Les autorités comoriennes n’ont pas réagi pendant ces trois jours. Toutefois, les citoyens comoriens, en particulier les Anjouanais qui étaient les plus concernés, puisque le bateau venait d’Anjouan, attendaient que les autorités comoriennes négocient et trouvent une solution favorable pour soulager les familles à bord et sur terre.
Pour l’État malgache, toute la responsabilité de cette affaire revient au ministère chargé des Transports comorien, puisque c’est lui qui n’a pas pu empêcher le bateau de quitter Anjouan en informant de la note émise par le gouvernement malgache depuis le 15 octobre. L’État malgache a proposé deux options, soit l’Acadie reste en quarantaine pendant 20 jours avant d’accoster à Majunga, soit il ne fait descendre que les malades et les autres passagers retournent aux Comores. Autrement, le bateau devait retourner aux Comores et son propriétaire rembourser les billets des passagers, ce qui pourrait mener l’agence Acadie à une perte financière.
Dans la journée du samedi 19 à 12 heures de Madagascar, le pointeur de l’Acadie a déclaré que le bateau se préparait à retourner à Anjouan, mais que l’équipage attendait que la marrée monte. Il a aussi évoqué une désinformation qui circule à Madagascar. Les autorités malgaches insinuaient qu’il y avait des cas de choléra dans le bateau. Ce qu’il dément catégoriquement en demandant à voix haute aux passagers s’il y avait des personnes qui avaient le choléra dans le bateau. Les passagers ont répondu négativement. Et l’un d’eux, un ressortissant malgache, a montré sa carte de vaccination et son passeport malgache.
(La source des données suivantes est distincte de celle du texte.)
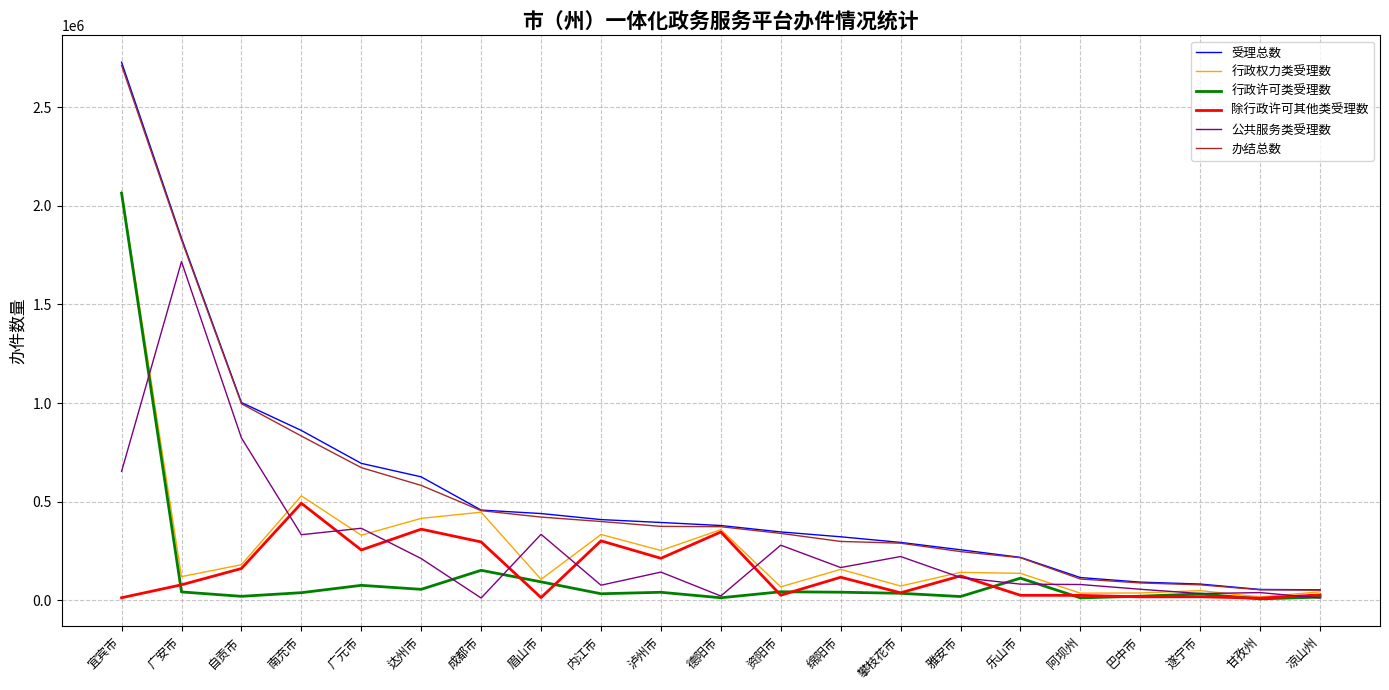

Where is 公共服务类受理数 nearest to the value 863915?

自贡市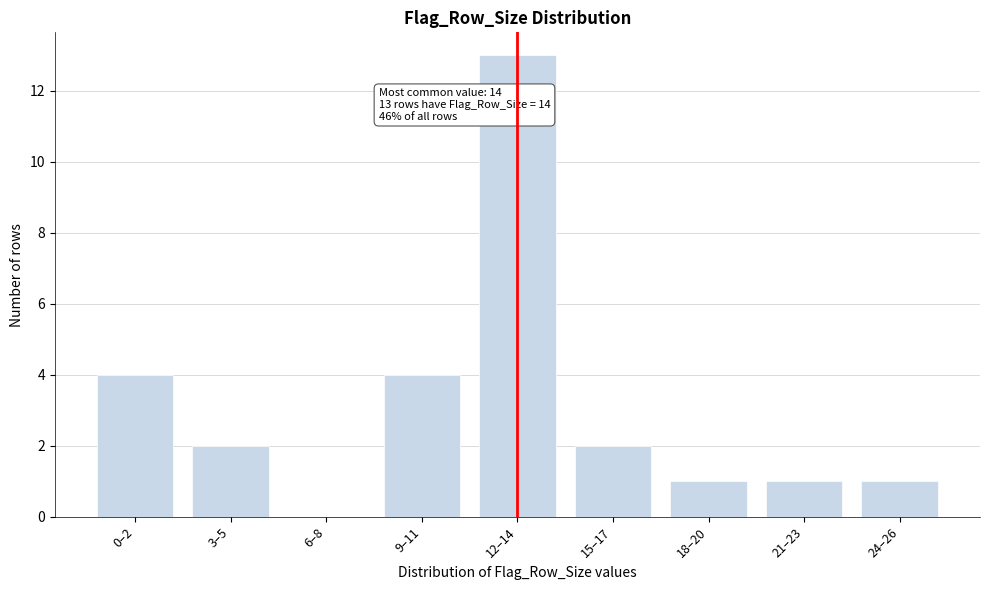

Reading left to right, what are all the values shown in this chart?

0–2=4	3–5=2	6–8=0	9–11=4	12–14=13	15–17=2	18–20=1	21–23=1	24–26=1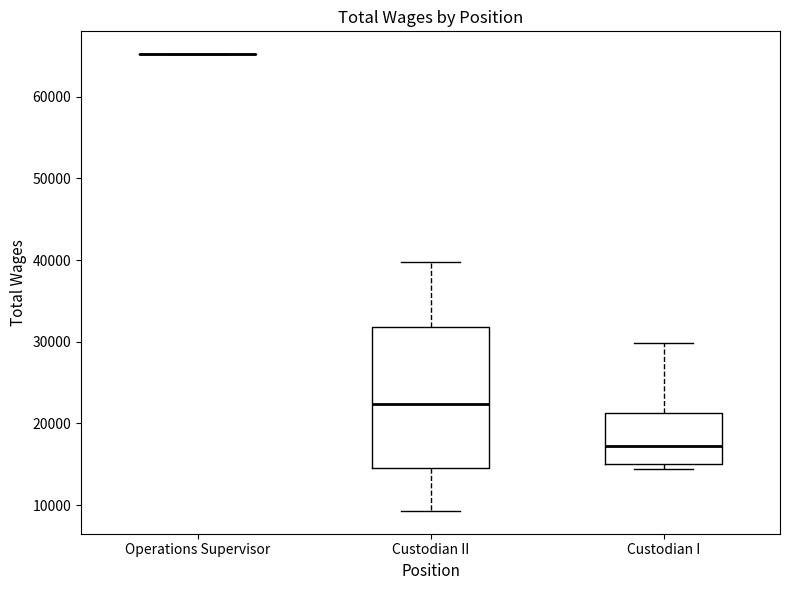

Which box is the tallest, from its lower edge to its upper edge?

Custodian II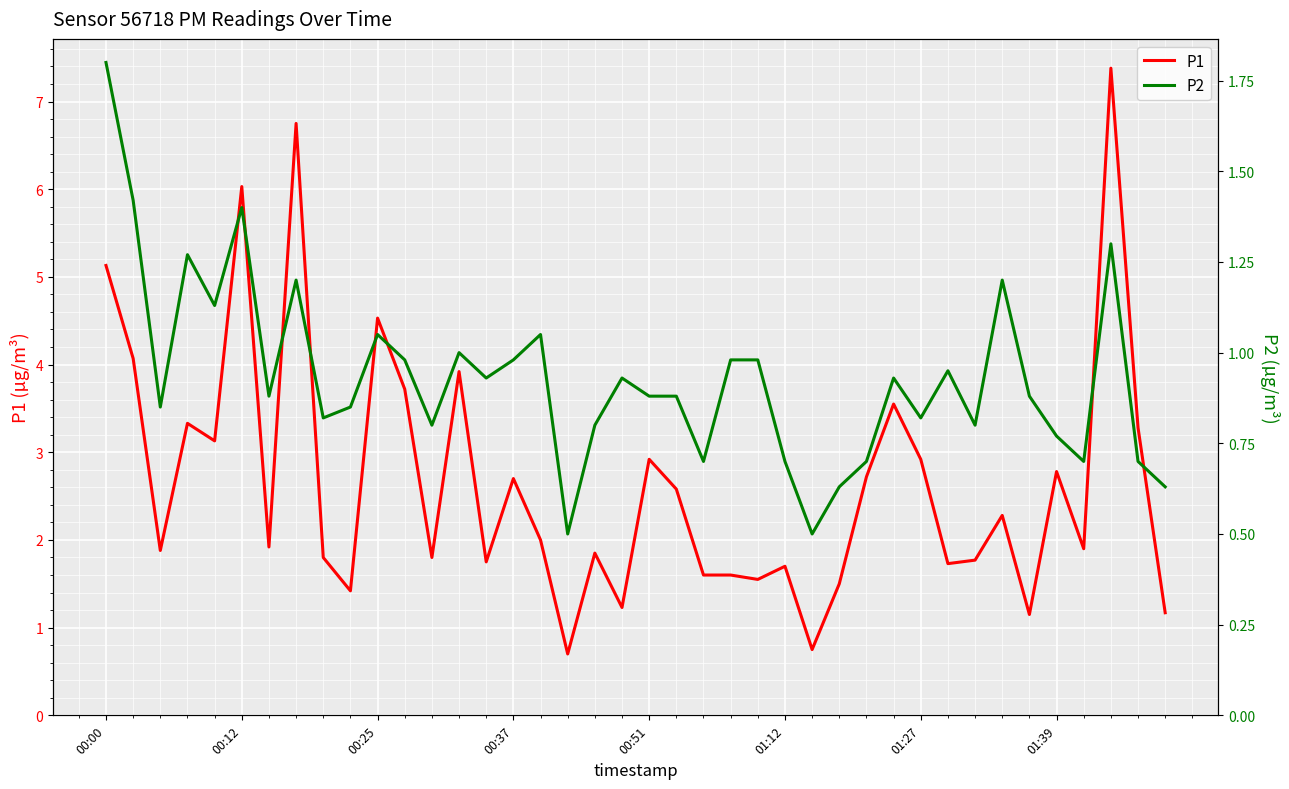

The P1 series shows 2.9 at 01:27. True or false?

True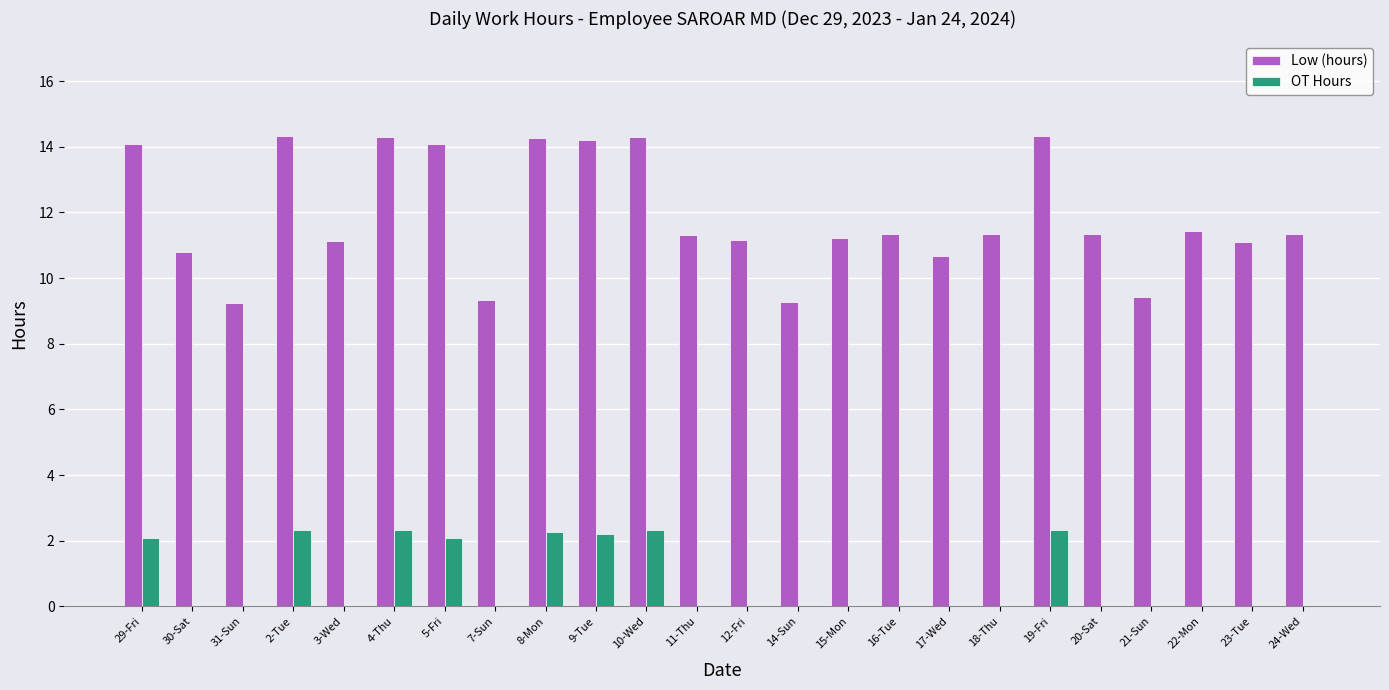

What is the sum of the OT Hours values at 5-Fri and 31-Sun?

2.1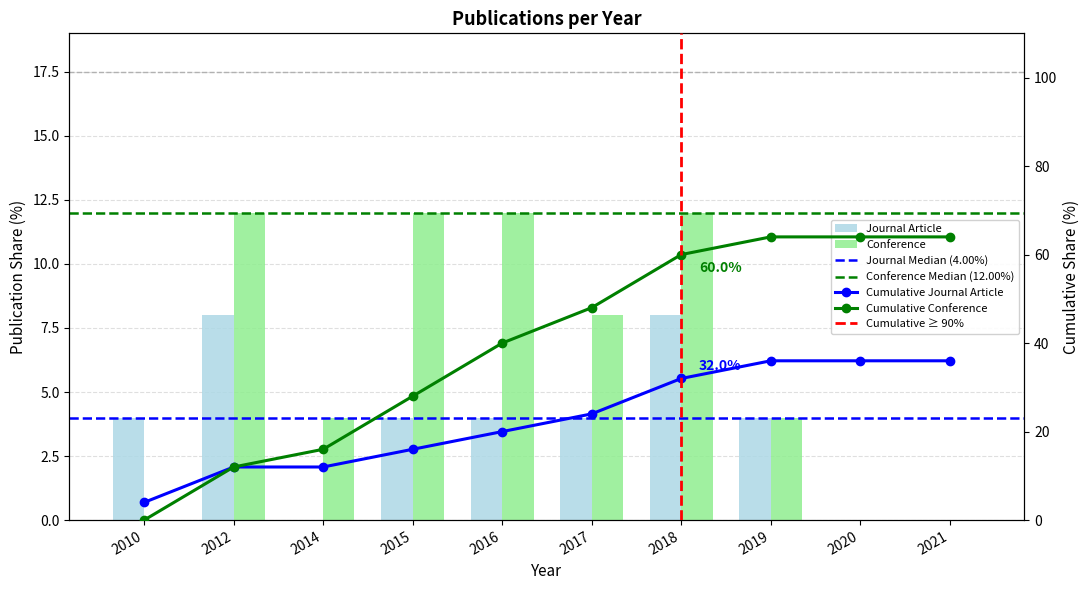

Where is Conference nearest to the value 6?

2014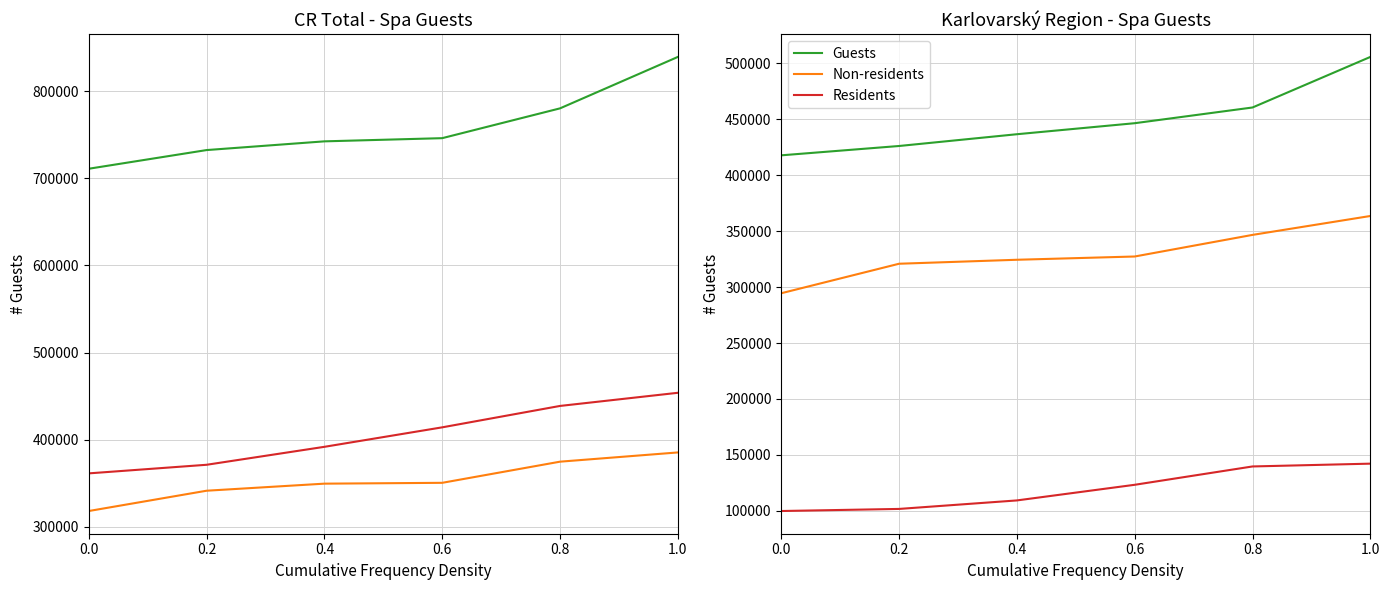

What is the lowest value of the Guests series?

417806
Pour le pointeur l’Acadie a respecté toutes les normes avant de quitter le port d’Anjouan et tous les passagers ont leur carte de vaccination du choléra. Il a aussi démontré qu’au port de Mutsamudu, il y a un vrai contrôle en ce qui concerne l’épidémie du choléra. Il a demandé aux autorités malgaches qui envisagent d’envoyer un médecin à bord de leur bateau de les laisser tranquilles parce qu’ils ont compris que les Malgaches ne veulent pas d’eux dans leur pays.
Il a ajouté que s’il y avait vraiment le choléra dans l’Acadie, la maladie serait déjà à Majunga puisqu’au deuxième jour il y a des Malgaches qui sont venus visiter le bateau. Donc s’il y avait vraiment le choléra, ils les auraient déjà mis en quarantaine.
Une fois ravitaillé en carburant, eau et nourriture, le bateau Acadie est reparti vers Anjouan et il est arrivé au port de Mutsamudu, le dimanche 20 octobre dans l’après-midi.
Ce dimanche, le gouvernement comorien n’a toujours pas réagi ni pour confirmer la présence du choléra aux Comores ni pour dénoncer la fermeture des frontières maritimes avec Madagascar.